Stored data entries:
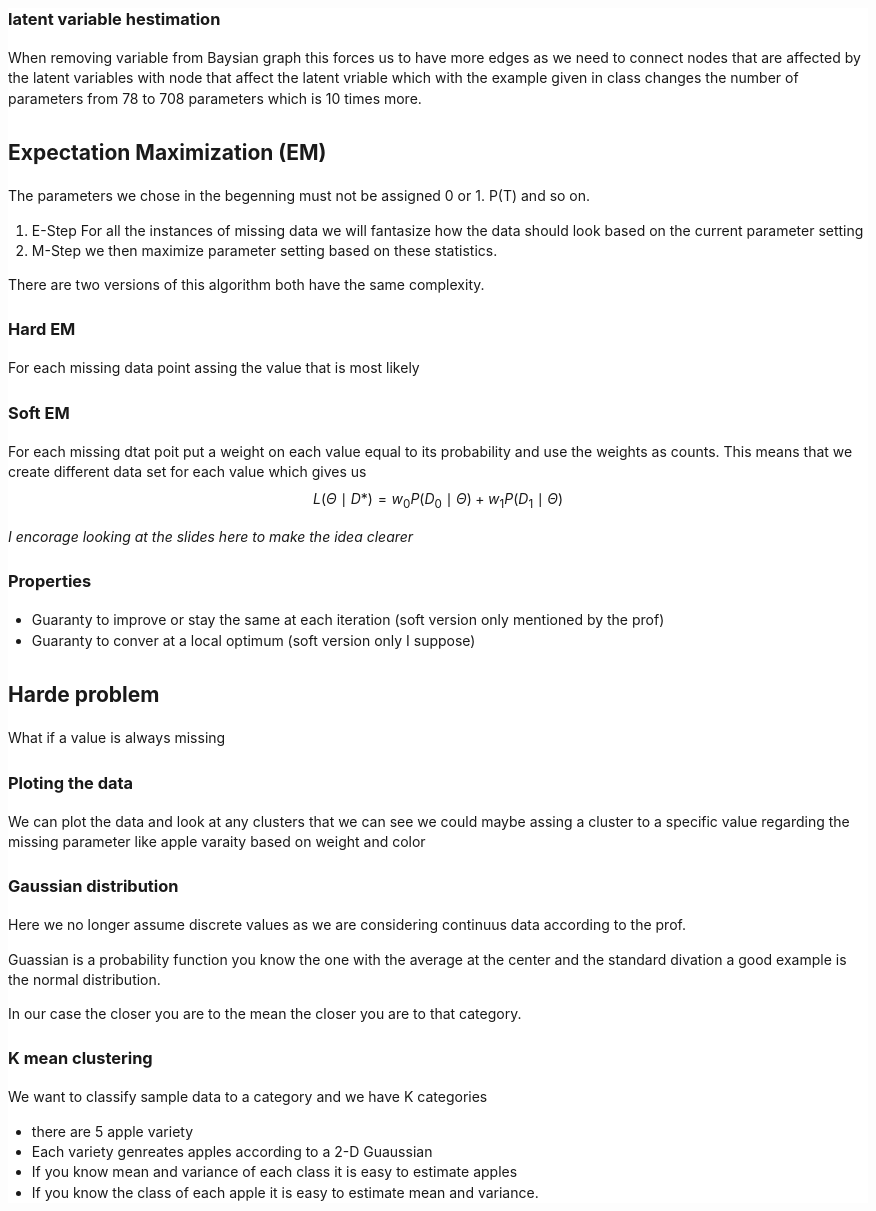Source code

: ### latent variable hestimation
When removing  variable from Baysian graph this forces us to have more edges as we need to connect nodes that are affected by the latent variables with node that affect the latent vriable which with the example given in class changes the number of parameters from 78 to 708 parameters which is 10 times more.

## Expectation Maximization (EM)
The parameters we chose in the begenning must not be assigned 0 or 1. P(T) and so on.  
1. E-Step For all the instances of missing data we will fantasize how the data should look based on the current parameter setting
2. M-Step we then maximize parameter setting based on these statistics.

There are two versions of this algorithm both have the same complexity.

### Hard EM
For each missing data point assing the value that is most likely

### Soft EM
For each missing dtat poit put a weight on each value equal to its probability and use the weights as counts. This means that we create different data set for each value which gives us
$$ L(\Theta\mid D*) = w_0P(D_0 \mid \Theta) + w_1P(D_1 \mid \Theta)$$

*I encorage looking at the slides here to make the idea clearer*

### Properties
- Guaranty to improve or stay the same at each iteration (soft version only mentioned by the prof)
- Guaranty to conver at a local optimum (soft version only I suppose)

## Harde problem
What if a value is always missing

### Ploting the data
We can plot the data and look at any clusters that we can see we could maybe assing a cluster to a specific value regarding the missing parameter like apple varaity based on weight and color

### Gaussian distribution
Here we no longer assume discrete values as we are considering continuus data according to the prof. 

Guassian is a probability function you know the one with the average at the center and the standard divation a good example is the normal distribution.

In our case the closer you are to the mean the closer you are to that category.

### K mean clustering
We want to classify sample data to a category and we have K categories
- there are 5 apple variety
- Each variety genreates apples according to a 2-D Guaussian
- If you know mean and variance of each class it is easy to estimate apples
- If you know the class of each apple it is easy to estimate mean and variance.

▶ THE TASK
Only lines of the data holding the word "estimate" go in the answer. Please copy each of them.

▶ RESULT FOR THIS EXERCISE
- If you know mean and variance of each class it is easy to estimate apples
- If you know the class of each apple it is easy to estimate mean and variance.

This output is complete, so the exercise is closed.